Berdasarkan ketentuan tersebut diatas, dapat diketahui bahwa UU Arbitrase dan APS memberikan wewenang kepada Arbiter/Majelis Arbitrase untuk melanjutkan proses persidangan arbitrase tanpa hadirnya termohon. Meskipun demikian, hal ini bukan berarti bahwa Arbiter atau Majelis Arbitrase akan langsung mengabulkan seluruh klaim pemohon. Karena dalam ketentuan yang tercantum dalam Pasal 44 ayat (2) disebutkan jika Arbiter/Majelis Arbitrase akan dikabulkan seluruhnya kecuali jika tuntutan tersebut tidak beralasan dan tidak berdasarkan hukum. Dalam hal ini Arbiter/Majelis Arbitrase dalam mengabulkan tuntutan pemohon harus terlebih dahulu memastikan bahwa tuntutan pemohon tidak memiliki kriteria “tidak beralasan” dan “tidak berdasarkan hukum” (Wiko, 2019:140).

Dalam Hukum Acara Perdata, yang termasuk sebagai “gugatan tidak beralasan” adalah yang tidak diajukan peristiwa-peristiwa yang membenarkan tuntutan. Adapun “gugatan yang tidak berdasarkan hukum” adalah tidak dapat ditunjukkan hubungan hukum antara penggugat dengan materi atau objek yang disengketakan dan antara penggugat dengan tergugat berkaitan dengan materi atau objek sengketa. Hal ini berarti bahwa Arbiter/Majelis Arbitrase harus memeriksa pokok perkara pada permohonan dan tidak hanya terpaku pada hal-hal yang bersifat materiil (Wiko, 2019:140).

Baca juga: Proses Beracara di Badan Arbitrase Nasional Indonesia

Putusan arbitrase yang menjadi hasil akhir dari persidangan tanpa hadirnya termohon tidak dapat dilakukan upaya hukum apapun, kecuali permohonan pembatalan putusan.
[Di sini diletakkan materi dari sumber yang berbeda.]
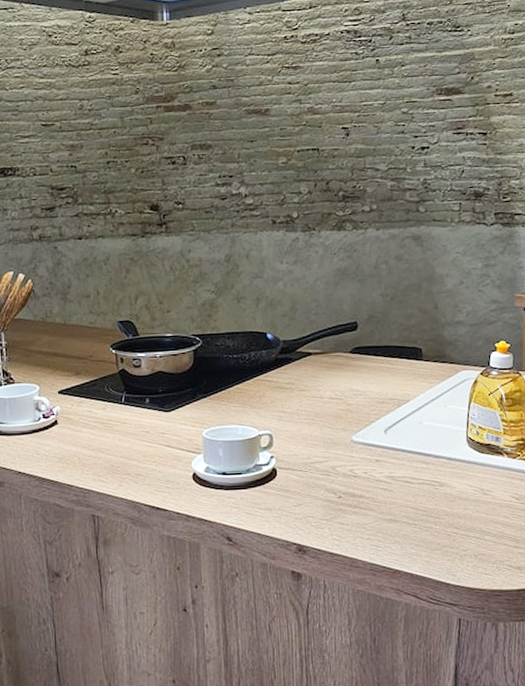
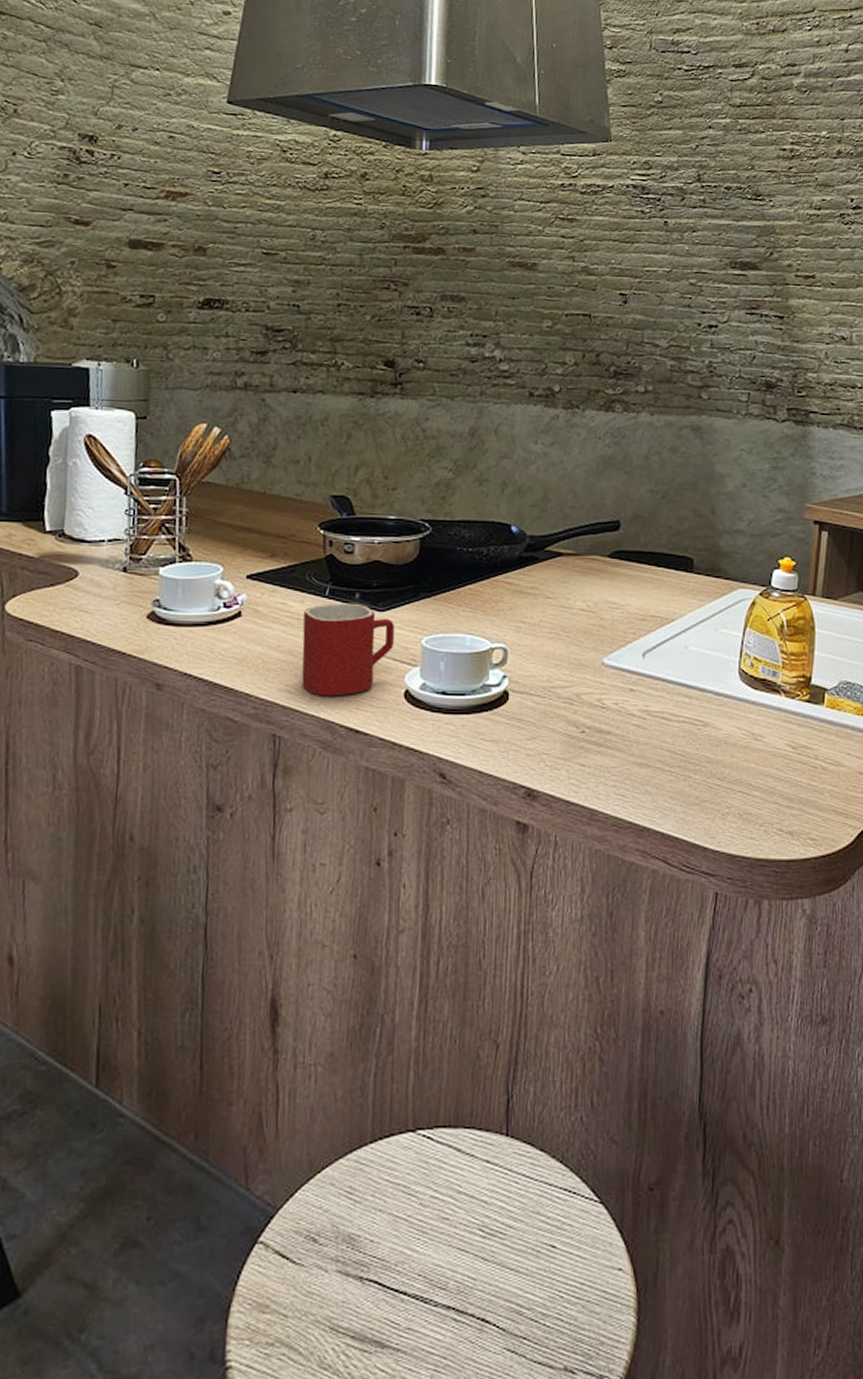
mug: none [105,407,180,483] -> present [301,603,394,697]

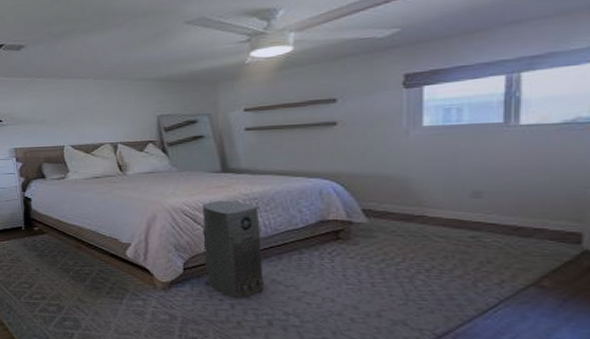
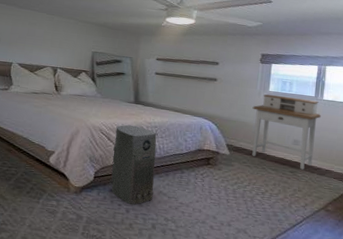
desk: none [397,128,519,233] -> present [252,94,322,170]

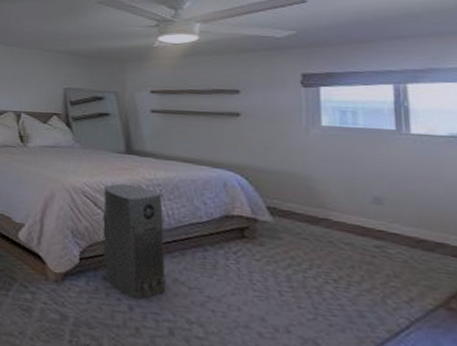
desk: present [252,94,322,170] -> none [299,130,413,244]

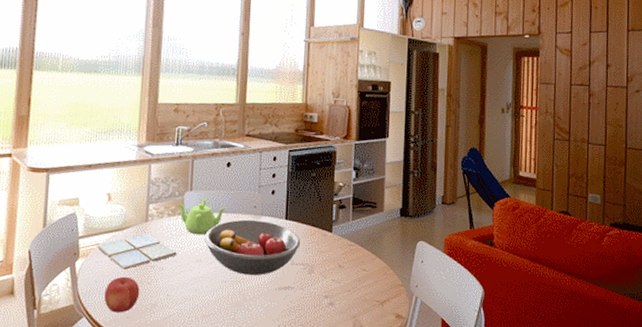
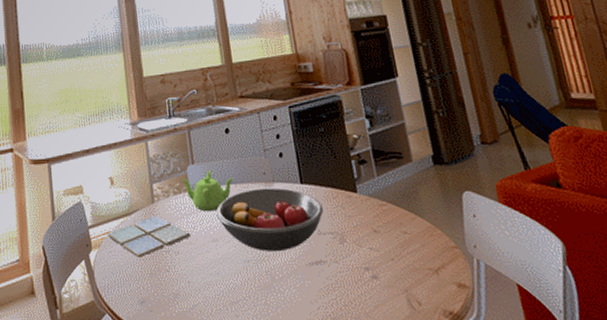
fruit: present [104,276,140,313] -> none [123,265,160,306]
Sehingga diperlukan kehati-hatian Arbiter agar putusan yang diambil sesuai dengan fakta dan tidak berlawanan hukum. Berkaitan dengan istilah yang digunakan untuk menyebut putusan arbitrase tanpa hadirnya termohon sendiri masih menjadi perdebatan. Marianna Sutadi dalam tulisannya yang berujudul “Putusan Arbitrase Tanpa Termohon Pernah Hadir” menyebut putusan arbitrase yang diambil tanpa hadirnya termohon sebagai putusan contradictoir (Sutadi, 2021: 96), sedangkan menurut pendapat Joni Emirzon sebagai salah satu Arbiter di BANI putusan arbitrase tersebut merupakan putusan verstek (in absentia) (Emirzon, 2018:7).